During his sojourn in British comics Pratt crafted all unheralded a number of mini-masterpieces like this one. Rescued and suitably repackaged by Rebellion Studios in their Treasury of British Comics imprint, Battle Stations was written by national hero and unsung legend Donne Avenell, who began his own strips career before WWII in the editorial department of Amalgamated Press – which evolved into Fleetway and eventually IPC. Avenell’s starter was anthological household name Radio Fun.

Born in Croydon in 1925, he served with the Royal Navy during the war, before returning to publishing: editing an AP architectural magazine whilst pursuing writing for radio dramas and romances under a slew of pseudonyms. He returned to comics in the 1950s, with many contributions to childhood icons like War Picture Library and Lion, directing the sagas of The Spider, The Phantom Viking, Oddball Oates, Adam Eterno and more. He co-wrote major international features like Buffalo Bill, Helgonet (The Saint) and The Phantom for Swedish publisher Semic, and devised the strip Django and Angel whilst also toiling on assorted licensed Disney strips.

In 1975, with Norman Worker, he co-wrote Nigeria’s Powerman comic which helped launch the careers of Brian Bolland and Dave Gibbons. Avenell was equally at home on newspaper strips such as Axa (1978-1986, drawn by Enrique Romero), Tiffany Jones and Eartha (illustrated by John M. Burns). He also worked in television, writing series like The Saint and their subsequent novelisations.

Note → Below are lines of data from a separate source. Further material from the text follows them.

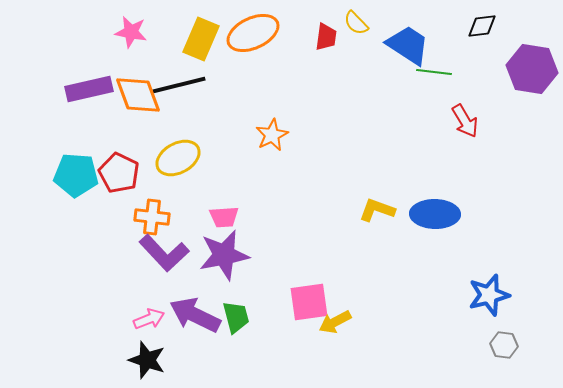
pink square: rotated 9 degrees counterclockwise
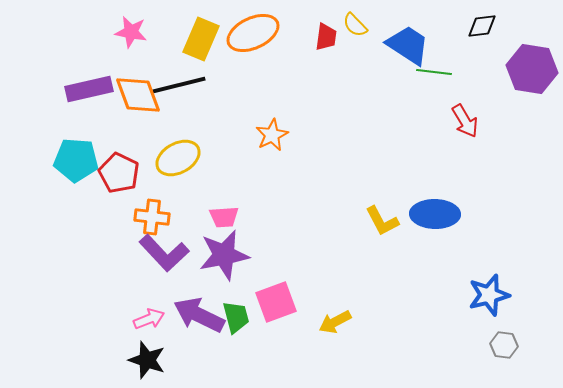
yellow semicircle: moved 1 px left, 2 px down
cyan pentagon: moved 15 px up
yellow L-shape: moved 5 px right, 11 px down; rotated 138 degrees counterclockwise
pink square: moved 33 px left; rotated 12 degrees counterclockwise
purple arrow: moved 4 px right
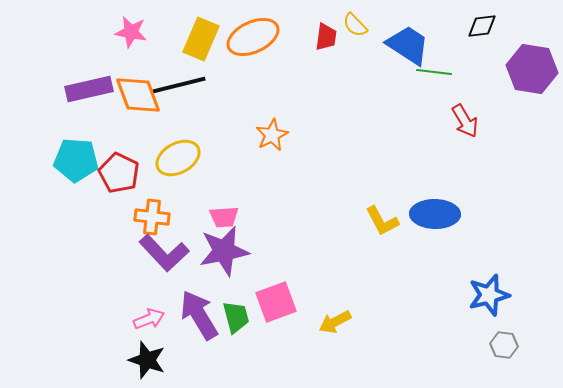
orange ellipse: moved 4 px down
purple star: moved 4 px up
purple arrow: rotated 33 degrees clockwise
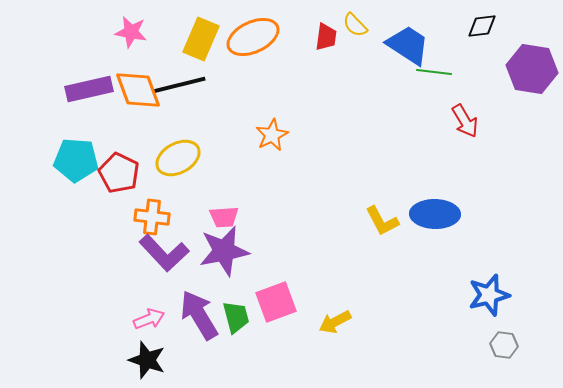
orange diamond: moved 5 px up
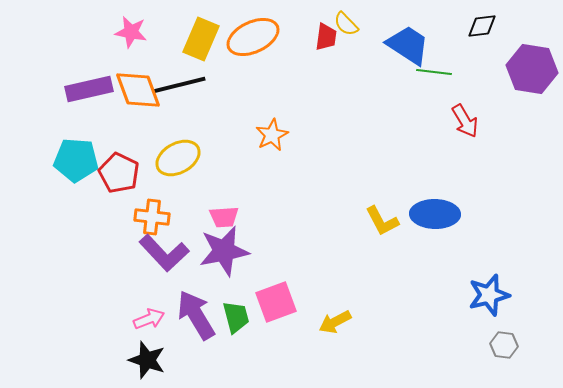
yellow semicircle: moved 9 px left, 1 px up
purple arrow: moved 3 px left
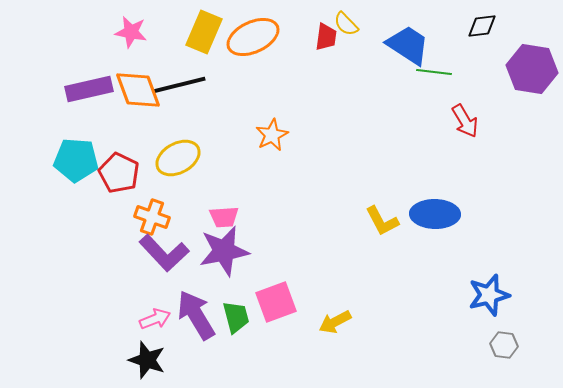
yellow rectangle: moved 3 px right, 7 px up
orange cross: rotated 12 degrees clockwise
pink arrow: moved 6 px right
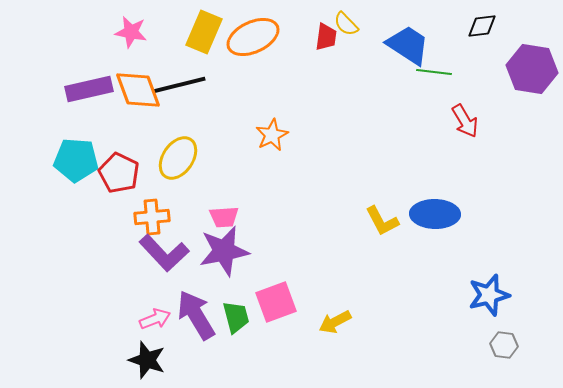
yellow ellipse: rotated 27 degrees counterclockwise
orange cross: rotated 24 degrees counterclockwise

He died in 1996.

This story concerns just another small battle lost in the bigger war as three sailors on convoy escort duty in June 1942 endure the sinking of their anti-sub trawler off the coast of the USA. When the vessel they were guarding goes down too, their shipmates and the merchant marine survivors are all machined gunned in the water at the command of the German U-boat captain, and an implacable bond of undying hatred grips Stoker First Class Scully, Lieutenant Rayner and Leading Seaman Ford

Months later, rescued, recuperated and reassigned to Light Cruiser H.M.S. Vengeful, the trio are looking for payback and clearly suffering what we today know as Post Traumatic Stress Disorder when their ship again encounters the ruthless enemy. A savage battle then leaves all ships gone and sailors stuck in a drifting lifeboat. Scully, Rayner and Ford are still alive, but due to the exigencies of combat they’re lost in the Atlantic with an equal number of despised Germans in the lifeboat…

What happens next is powerful, shocking and not at all what you’d expect from a kid’s comic crafted to sell in the heyday of UK war films commemorating the conflict their parents lived through.

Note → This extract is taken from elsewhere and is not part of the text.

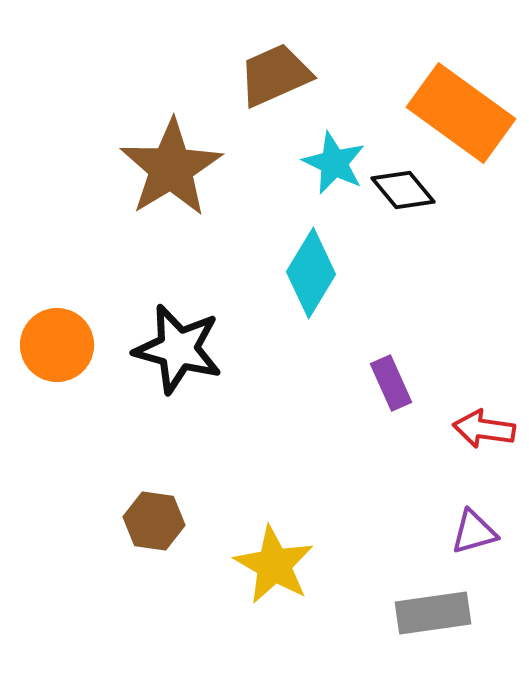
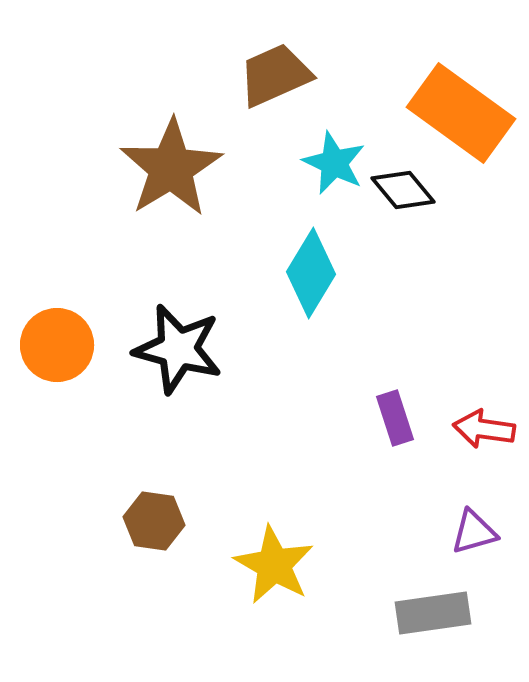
purple rectangle: moved 4 px right, 35 px down; rotated 6 degrees clockwise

A powerful psychological thriller that beaks the rules of comics combat, Battle Stations is

subtly subversive, straightforwardly told and startlingly compelling, far from the bread & butter war stories that sustained British comics readers for decades; and few have ever looked so good doing it. If you’re a connoisseur of graphic thrills and dramatic tension, don’t miss these salty sagas.